After Tuesday’s post I received a few emails asking what I would do if the person who was googling and looking for secrets was trying to be an asshole about it. (As opposed to the question in that post, which suggested the spectator wasn’t ill-intentioned.)

Well, first, on a general note, you may need to look inward first. It’s not uncommon for someone to want to figure out how a trick is done and for them to take to google to try and find an answer. However, it is uncommon for someone to come back to you and try and take you down a peg. If that’s happening with any regularity, then you are likely performing in a way that makes it seem like you’re showing off or trying to impress people.

If people get the sense your ego isn’t wrapped up in this, they don’t tend to come back and try and bust you.

So keep that in mind if this is something you’re dealing with regularly.

But, every now and then, you do just run into someone who’s kind of an asshole.

If that happens, you might try something like this…

Them: I looked up that trick you did the other day. The one with the aces. I totally know how you did that.

You: The trick with the aces?

Yeah, I googled it and figured it out.

Are you kidding?

[Your attitude at this point: Mildly Confused.]

No. I know that the aces were on the bottom. So when I dealt onto those piles, they ended up on top.

[As they describe “how you did it,” your attitude shifts to mild amusement.]

Well… yeah, that’s it. You figured it out. [Pause] Sorry… you looked that up?

Yeah, I found it online. There was no “psychological manipulation” involved. That’s bullshit. It was just the way the cards were set up..
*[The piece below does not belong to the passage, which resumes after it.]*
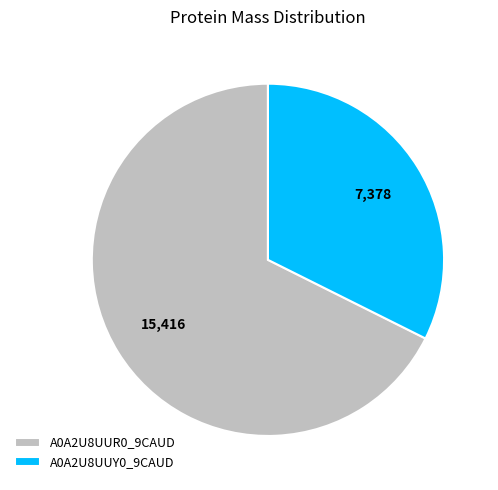

True or false: A0A2U8UUY0_9CAUD accounts for 38% of the total.

False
I love that. By the way, you could have just asked me. I would have told you how it was done. I mean… I thought you already knew how it was done. That’s a trick from… hmm… I can’t even remember. I think I got it off the back of a cereal box when I was a kid. I’m really surprised you were fooled by that. I was just trying to kill some time when I showed that to you. I wanted to run through it because I told my niece I’d teach her a trick she could show to her Girl Scout troop. Remember I mentioned that? [You didn’t actually say that.] Hey, but that’s really kind of cool. I never thought something made to fool kids would fool an adult too. You just made my week. That’s delightful. Thank you.

[Your attitude at this point: You’re satisfied. You’re in a good mood.]

If someone’s intention is to be an asshole, then acting genuinely pleased with what they have to say, while simultaneously suggesting they’re an idiot in the process, is a solid way to parry their remarks.

But going forward, try to have better A-hole detection. You can develop it. And once you do you can pretty much avoid them altogether. I haven’t performed for an asshole in years.